# [Solved] How to detect network is up and running?

## solamour

I'd like to find out whether the network connection to the outside world is up and running, preferably in a bash script. The network interface itself might be up, but that doesn't necessarily mean the outgoing traffic would correctly find its destination, so I can't rely on that alone.

I was thinking, perhaps I can 1) ping a certain site, such as "example.org", 2) get the return code ("$?"), and 3) if the return code is anything other than 0, then conclude there is a network problem.

Might work, but looks kinda crude. There might be a better way. I'd appreciate any suggestions.

__

solLast edited by solamour on Fri Sep 16, 2011 5:51 am; edited 2 times in total

----------

## Veldrin

This is basically how nagios (or any other monitoring tool) is doing it.

OTOH, using example.org uses already 2 services: dns and ping.

If you wanted just to test e.g internet connectivity, use an IP address. (Google DNS, L3 DNS are the usual suspects)

just my .02$

V.

----------

## chiefbag

Curious to know why you would need to make such a test?

If you were relying on using some other server for backups etc then you would run your test against that server.

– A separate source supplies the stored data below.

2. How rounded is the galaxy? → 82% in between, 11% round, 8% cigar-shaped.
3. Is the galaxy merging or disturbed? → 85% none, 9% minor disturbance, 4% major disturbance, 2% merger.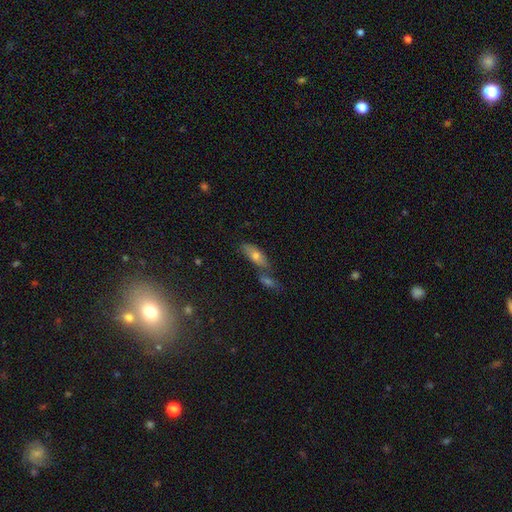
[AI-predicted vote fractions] smooth 68%, featured or disk 23%, star or artifact 9%. Down the decision tree: how rounded — in between (71%); merging — none (49%).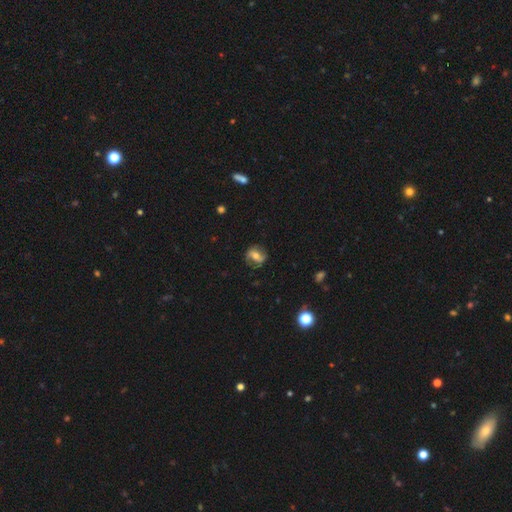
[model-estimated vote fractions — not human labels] Smooth or featured: featured or disk — 53% (smooth — 39%)
Edge-on disk: no — 93% (yes — 7%)
Merging: none — 75% (minor disturbance — 17%)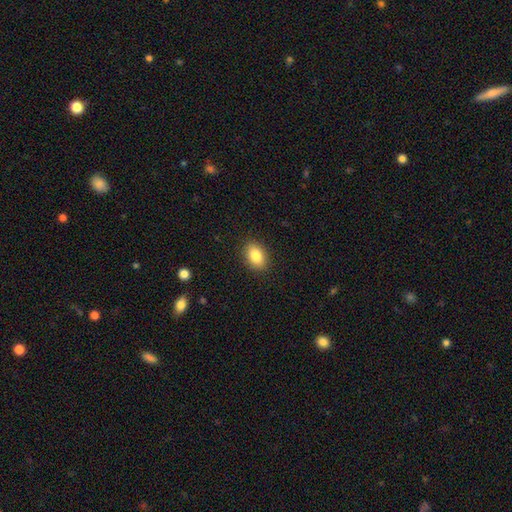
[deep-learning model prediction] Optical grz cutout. It shows a smooth galaxy with no disk features (85%) that is in between round and cigar-shaped (84%). Merging: none (89%).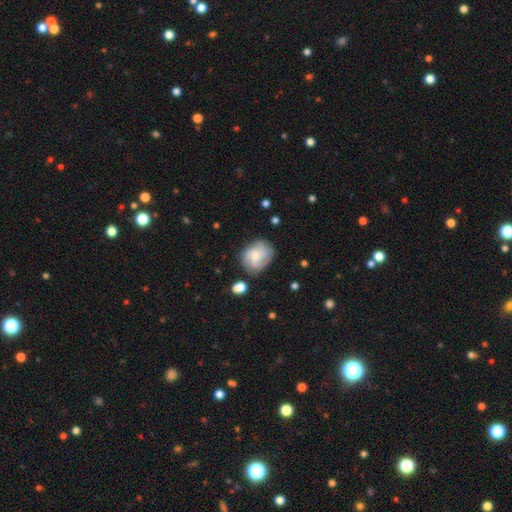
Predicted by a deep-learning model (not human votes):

If you were using your server to monitor itself for an incoming connection and then expect it to notify you then that would be pointless as it would have no way of notifying you due to lack of connectivity.

----------

## jfp

 *Quote:*   

> 'd like to find out whether the network connection to the outside world is up and running, preferably in a bash script. The network interface itself might be up, but that doesn't necessarily mean the outgoing traffic would correctly find its destination, so I can't rely on that alone. 

 

I was looking for a solution for the same problem. There are probably many possible answers, but two seem to stand out: dig (net-dns/bind-tools) and hostx (net-dns/host).

Dig seems to be very powerful, but its syntax is fairly mind bending...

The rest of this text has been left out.